Thinking About Teaching Data Science

Recently someone asked me,

If you had a three day data science bootcamp, what would be in it?

Placed on the spot I really didn’t have any idea what could be covered in three days. Now that I have had enough time to reflect on this problem, here is my proposed outline:

Day 1 - Supervised Learning

The assumption would be that anyone participating would have working knowledge of linear regression, and also model training, validation and testing.

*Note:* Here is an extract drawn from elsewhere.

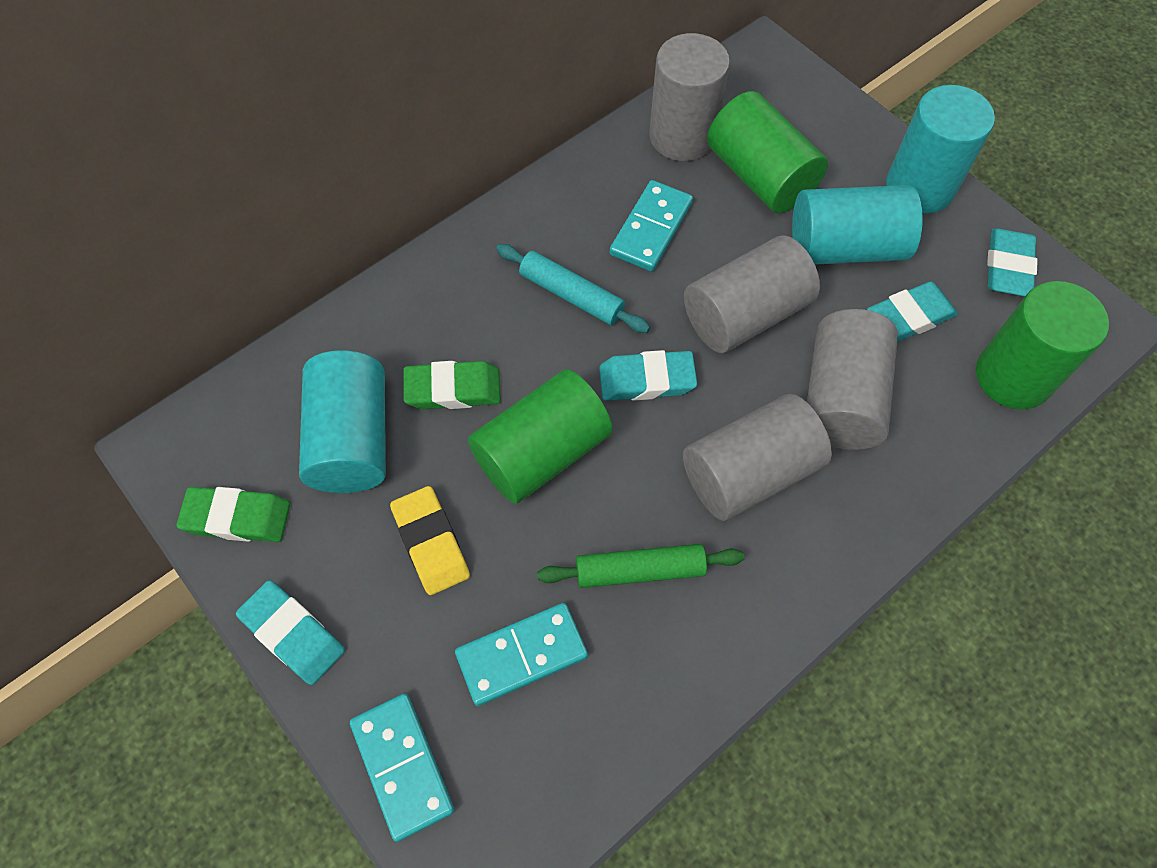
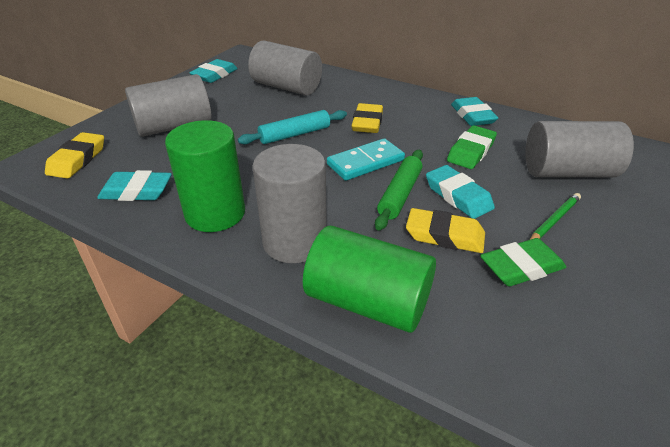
green cylinder: [468,369,613,504] [707,91,828,214] [976,281,1109,409] = 3 -> [165,120,245,232] [303,226,436,333] = 2
green pencil: none = 0 -> [530,193,581,240] = 1
turquoise cylinder: [299,350,386,493] [792,185,923,264] [886,85,995,214] = 3 -> none = 0
turquoise domino: [350,694,455,842] [455,603,588,706] [610,180,693,272] = 3 -> [327,138,405,181] = 1
yellow eraser: [390,486,470,595] = 1 -> [45,132,104,179] [351,103,383,133] [406,208,485,253] = 3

Hence on day 1 it would simply be consisted of three parts:

K-nearest-neighbours
Decision Trees
Ensemble methods

Being able to reason and distinguish linear regression, K-nearest-neighbours, and decision trees will already give you a solid background on the more common supervised learning methodologies.

Ensemble methods, such as basic bagging and boosting methods should be approached towards the end of the first day if there is time, with the mindset of teaching the theory and ways to combine models together.

Day 2 - Unsupervised Learning (feature engineering and reduction)

The unsupervised learning would actually be focused more on feature engineering and reduction methods. This comes up in sparse data sets for example text mining; and this section could look at ways on generating these features and cutting them down. Hence the topics would be focused on:

TFIDF, N-grams and information theory
PCA, ICA
Clustering approaches, mainly K-means and EM approaches

Being able to tie these ideas back to the first day will probably be the most important concept in this day; particularly on what TFIDF and information means with respect to using these features to create supervised models.

Day 3 - Miscellaneous Topics

There are many other fields that we could consider, and the final day would be combining the first two days together or looking at other areas, depending on what the focus of the participants are:

Q learning (reinforcement learning)
Deep learning
Introduction to big data frameworks (Spark, Hadoop, AWS etc) and comparison of tools and languages.

Reinforcement learning would solidify the big three areas of machine learning, whilst deep learning/neural networks would deepen the understanding in the supervised learning space.

Finally with regards to tooling; there are just so many different tools. Learning how all these tools work and becoming a generalist could be another avenue for the final day.

In the end to work with something in such a small timeframe is tremendously difficult. But at the same time I think these areas could be highly rewarding.